One of the dangers of using double-checked locking in J2SE 1.4 (and earlier versions) is that it will often appear to work: it is not easy to distinguish between a correct implementation of the technique and one that has subtle problems. Depending on the compiler, the interleaving of threads by the scheduler and the nature of other concurrent system activity, failures resulting from an incorrect implementation of double-checked locking may only occur intermittently. Reproducing the failures can be difficult.

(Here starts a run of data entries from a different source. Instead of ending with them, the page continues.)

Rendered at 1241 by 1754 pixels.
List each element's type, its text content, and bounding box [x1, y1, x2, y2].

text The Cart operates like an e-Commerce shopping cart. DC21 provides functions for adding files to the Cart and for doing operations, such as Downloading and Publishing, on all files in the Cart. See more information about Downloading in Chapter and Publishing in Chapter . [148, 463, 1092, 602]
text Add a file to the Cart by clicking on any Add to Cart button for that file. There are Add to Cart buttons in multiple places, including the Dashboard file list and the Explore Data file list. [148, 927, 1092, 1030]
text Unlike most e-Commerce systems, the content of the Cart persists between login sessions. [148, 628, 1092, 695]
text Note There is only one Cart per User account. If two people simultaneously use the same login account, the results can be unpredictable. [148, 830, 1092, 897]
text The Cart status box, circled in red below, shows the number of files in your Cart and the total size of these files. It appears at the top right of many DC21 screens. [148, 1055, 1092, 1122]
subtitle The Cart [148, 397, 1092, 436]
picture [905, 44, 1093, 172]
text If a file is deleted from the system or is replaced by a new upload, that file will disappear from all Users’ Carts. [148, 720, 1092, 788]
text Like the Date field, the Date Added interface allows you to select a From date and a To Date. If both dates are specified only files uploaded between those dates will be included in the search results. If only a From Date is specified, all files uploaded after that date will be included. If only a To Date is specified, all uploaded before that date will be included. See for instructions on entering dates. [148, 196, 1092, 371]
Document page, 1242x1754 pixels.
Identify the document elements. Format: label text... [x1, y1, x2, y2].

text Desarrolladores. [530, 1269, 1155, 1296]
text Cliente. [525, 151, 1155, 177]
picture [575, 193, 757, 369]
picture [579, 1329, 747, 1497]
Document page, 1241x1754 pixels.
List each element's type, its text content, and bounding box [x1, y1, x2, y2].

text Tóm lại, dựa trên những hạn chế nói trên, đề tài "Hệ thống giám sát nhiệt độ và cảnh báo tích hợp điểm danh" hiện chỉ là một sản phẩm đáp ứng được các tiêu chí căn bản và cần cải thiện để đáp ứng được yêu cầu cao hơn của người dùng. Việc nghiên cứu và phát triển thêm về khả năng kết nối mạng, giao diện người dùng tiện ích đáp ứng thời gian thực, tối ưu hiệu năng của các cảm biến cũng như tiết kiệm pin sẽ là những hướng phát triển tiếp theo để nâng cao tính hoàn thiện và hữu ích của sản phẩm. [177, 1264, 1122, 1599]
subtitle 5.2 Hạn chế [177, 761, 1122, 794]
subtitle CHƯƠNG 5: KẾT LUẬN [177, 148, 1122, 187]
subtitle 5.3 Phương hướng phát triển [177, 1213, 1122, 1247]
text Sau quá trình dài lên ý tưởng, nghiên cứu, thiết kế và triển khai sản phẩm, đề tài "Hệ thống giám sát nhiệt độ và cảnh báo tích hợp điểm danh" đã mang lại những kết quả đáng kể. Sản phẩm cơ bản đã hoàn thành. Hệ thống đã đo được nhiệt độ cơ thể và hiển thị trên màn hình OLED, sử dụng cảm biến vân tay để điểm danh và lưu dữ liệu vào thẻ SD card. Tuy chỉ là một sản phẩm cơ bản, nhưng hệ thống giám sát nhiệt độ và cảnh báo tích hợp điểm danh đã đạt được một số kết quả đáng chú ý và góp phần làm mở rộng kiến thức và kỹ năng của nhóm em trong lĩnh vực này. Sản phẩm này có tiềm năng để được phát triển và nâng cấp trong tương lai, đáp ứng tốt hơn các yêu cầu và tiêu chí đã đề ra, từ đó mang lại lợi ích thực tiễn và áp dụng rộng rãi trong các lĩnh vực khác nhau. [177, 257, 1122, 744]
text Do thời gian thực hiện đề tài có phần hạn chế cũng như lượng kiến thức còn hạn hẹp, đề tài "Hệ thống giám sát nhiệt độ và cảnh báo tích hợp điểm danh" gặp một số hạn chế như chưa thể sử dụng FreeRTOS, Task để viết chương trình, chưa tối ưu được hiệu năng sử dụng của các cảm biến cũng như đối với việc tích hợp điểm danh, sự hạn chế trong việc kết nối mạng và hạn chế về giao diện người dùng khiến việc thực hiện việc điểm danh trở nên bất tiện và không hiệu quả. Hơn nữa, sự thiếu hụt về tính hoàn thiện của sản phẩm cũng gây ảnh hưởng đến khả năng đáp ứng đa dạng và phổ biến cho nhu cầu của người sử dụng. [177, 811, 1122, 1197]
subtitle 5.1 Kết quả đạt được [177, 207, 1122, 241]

As of J2SE 5.0, this problem has been fixed. The volatile keyword now ensures that multiple threads handle the singleton instance correctly. This new idiom is described in [4]:
// Works with acquire/release semantics for volatile
// Broken under Java 1.4 and earlier semantics for volatile
class Foo {
    private volatile Helper helper = null;
    public Helper getHelper() {
        Helper result = helper;
        if (result == null) {
            synchronized(this) {
                result = helper;
                if (result == null) {
                    helper = result = new Helper();
                }
            }
        }
        return result;
    }
 
    // other functions and members...
}

Note the usage of the local variable result which seems unnecessary. For some versions of the Java VM, it will make the code 25% faster and for others, it won't hurt.[5]
If the helper object is static (one per class loader), an alternative is the initialization on demand holder idiom [6] See Listing 16.6 on [7]
// Correct lazy initialization in Java 
@ThreadSafe
class Foo {
    private static class HelperHolder {
       public static Helper helper = new Helper();
    }
 
    public static Helper getHelper() {
        return HelperHolder.helper;
    }
}
This relies on the fact that inner classes are not loaded until they are referenced.
Semantics of final field in Java 5 can be employed to safely publish the helper object without using volatile:[8]
public class FinalWrapper<T> {
    public final T value;
    public FinalWrapper(T value) { 
        this.value = value; 
    }
}
 
public class Foo {
   private FinalWrapper<Helper> helperWrapper = null;
 
   public Helper getHelper() {
      FinalWrapper<Helper> wrapper = helperWrapper;
 
      if (wrapper == null) {
          synchronized(this) {
              if (helperWrapper == null) {
                  helperWrapper = new FinalWrapper<Helper>(new Helper());
              }
              wrapper = helperWrapper;
          }
      }
      return wrapper.value;
   }
}
The local variable wrapper is required for correctness. Performance of this implementation is not necessarily better than the volatile implementation.